What is Subcooling?
- Subcooling is the condition where the liquid refrigerant is colder than the minimum temperature (saturation temperature) required to keep it from boiling and, hence, change from the liquid to a gas phase.
- The amount of subcooling, at a given condition, is the difference between its saturation temperature and the actual liquid refrigerant temperature.
Why is Subcooling desirable?
- It increases the efficiency of the system since the amount of heat being removed per pound of refrigerant circulated is greater. In other words, you pump less refrigerant through the system to maintain the refrigerated temperature you want. This reduces the amount of time that the compressor must run to maintain the temperature. The amount of capacity boost which you get with each degree of subcooling varies with the refrigerant being used.
- Subcooling is beneficial because it prevents the liquid refrigerant from changing to a gas before it gets to the evaporator. Pressure drops in the liquid piping and vertical risers can reduce the refrigerant pressure to the point where it will boil or flash in the liquid line. This change of phase causes the refrigerant to absorb heat before it reaches the evaporator. Inadequate subcooling prevents the expansion valve from properly metering liquid refrigerant into the evaporator, resulting in poor system performance.
TXV systems cannot be charged by superheat
Subcooling MUST be used !!!
How to Measure Subcooling
- Remove the cap on the liquid line access fitting.

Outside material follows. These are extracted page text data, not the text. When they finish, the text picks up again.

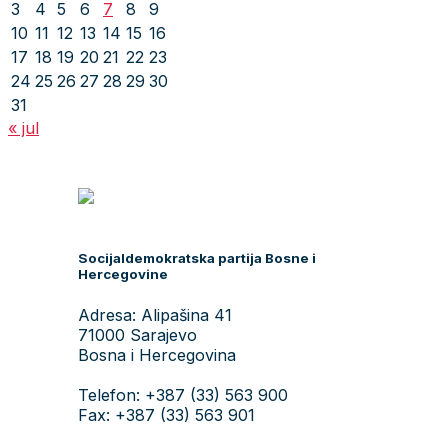
3
4
5
6
7
8
9
10
11
12
13
14
15
16
17
18
19
20
21
22
23
24
25
26
27
28
29
30
31
« jul
Socijaldemokratska partija Bosne i
Hercegovine
Adresa: Alipašina 41
71000 Sarajevo
Bosna i Hercegovina
Telefon: +387 (33) 563 900
Fax: +387 (33) 563 901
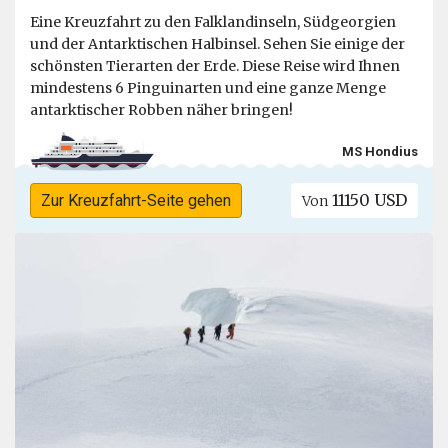
Eine Kreuzfahrt zu den Falklandinseln, Südgeorgien
und der Antarktischen Halbinsel. Sehen Sie einige der
schönsten Tierarten der Erde. Diese Reise wird Ihnen
mindestens 6 Pinguinarten und eine ganze Menge
antarktischer Robben näher bringen!
MS Hondius
11150 USD
Zur Kreuzfahrt-Seite gehen
Von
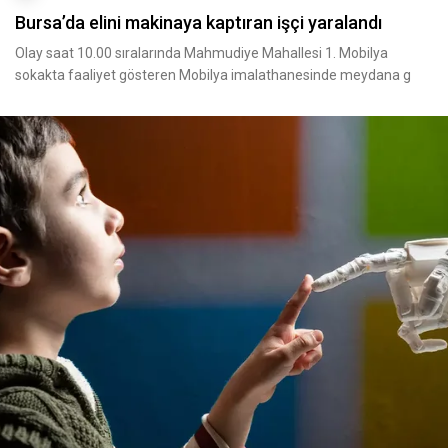
Bursa’da elini makinaya kaptıran işçi yaralandı
Olay saat 10.00 sıralarında Mahmudiye Mahallesi 1. Mobilya
sokakta faaliyet gösteren Mobilya imalathanesinde meydana g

Attach the high pressure (red) gauge hose on the refrigeration gauge manifold. Purge the air from the hose by momentarily opening the high side gauge.
- Turn on the A.C. unit and allow to operate for 10 minutes. Record the high side pressure on the red gauge. This measurement is in psig or pounds per square inch gauge pressure.
- Place the digital temperature thermometer on the liquid line near the condensing unit. Put tubing insulation around the thermometer to more accurately measure the copper tubing temperature. Record this temperature.
- Using a pressure temperature chart, find the saturation temperature for the pressure you recorded in step 1. The difference between the measured temperature and the temperature from the pressure temperature chart is the subcooling. Adequate subcooling is needed to overcome any liquid line pressure drops. A.C. charging charts for TXV systems need subcooling readings to properly charge these units.
The Quick Guide to Measuring Subcooling
- Read high-side pressure while system is running. Measure temperature on liquid line close to unit. Cross-reference the temperature to a chart. Subtract the two numbers. Should be 8 to 10 degrees.